Page-level text extractions
Segment Open

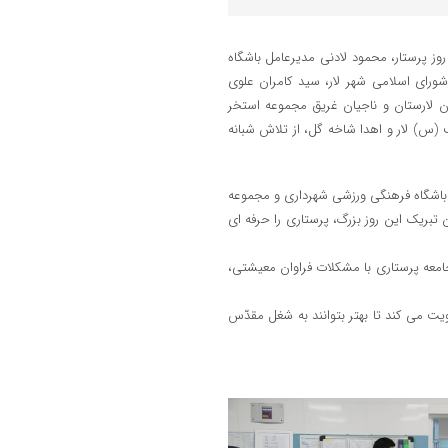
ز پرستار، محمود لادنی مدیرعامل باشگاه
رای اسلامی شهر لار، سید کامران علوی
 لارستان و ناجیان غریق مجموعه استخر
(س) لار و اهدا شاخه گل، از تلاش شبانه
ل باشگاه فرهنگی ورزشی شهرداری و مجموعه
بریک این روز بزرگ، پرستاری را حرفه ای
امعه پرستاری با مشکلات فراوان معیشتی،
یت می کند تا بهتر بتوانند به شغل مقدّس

Segment Closed
Segment Open

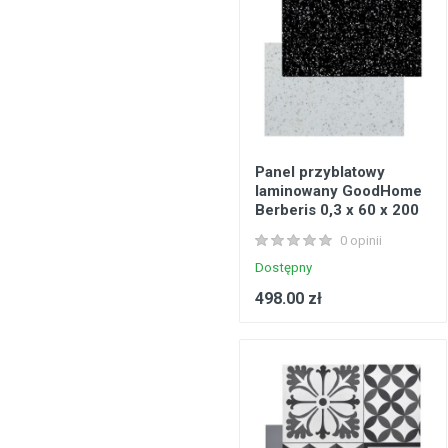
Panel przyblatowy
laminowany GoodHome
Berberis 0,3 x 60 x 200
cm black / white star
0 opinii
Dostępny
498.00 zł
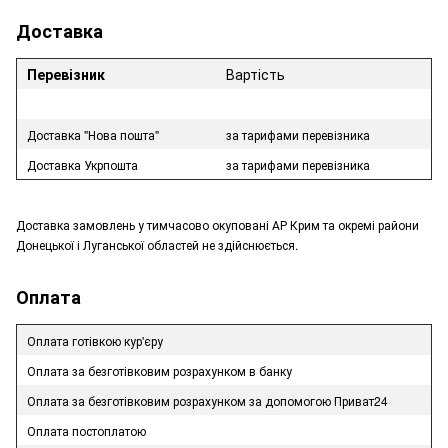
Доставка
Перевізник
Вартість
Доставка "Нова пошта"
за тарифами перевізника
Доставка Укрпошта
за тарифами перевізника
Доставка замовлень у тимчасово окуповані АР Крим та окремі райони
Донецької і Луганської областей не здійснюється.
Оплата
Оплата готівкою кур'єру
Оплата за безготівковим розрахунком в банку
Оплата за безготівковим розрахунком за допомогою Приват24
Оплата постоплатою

Segment Closed

AIM OF THE TASK
Nothing but lines that contain "Доставка" should appear in the answer. Copy each from the records.

ANSWER TO THIS EXERCISE
Доставка
Доставка "Нова пошта"
Доставка Укрпошта
Доставка замовлень у тимчасово окуповані АР Крим та окремі райони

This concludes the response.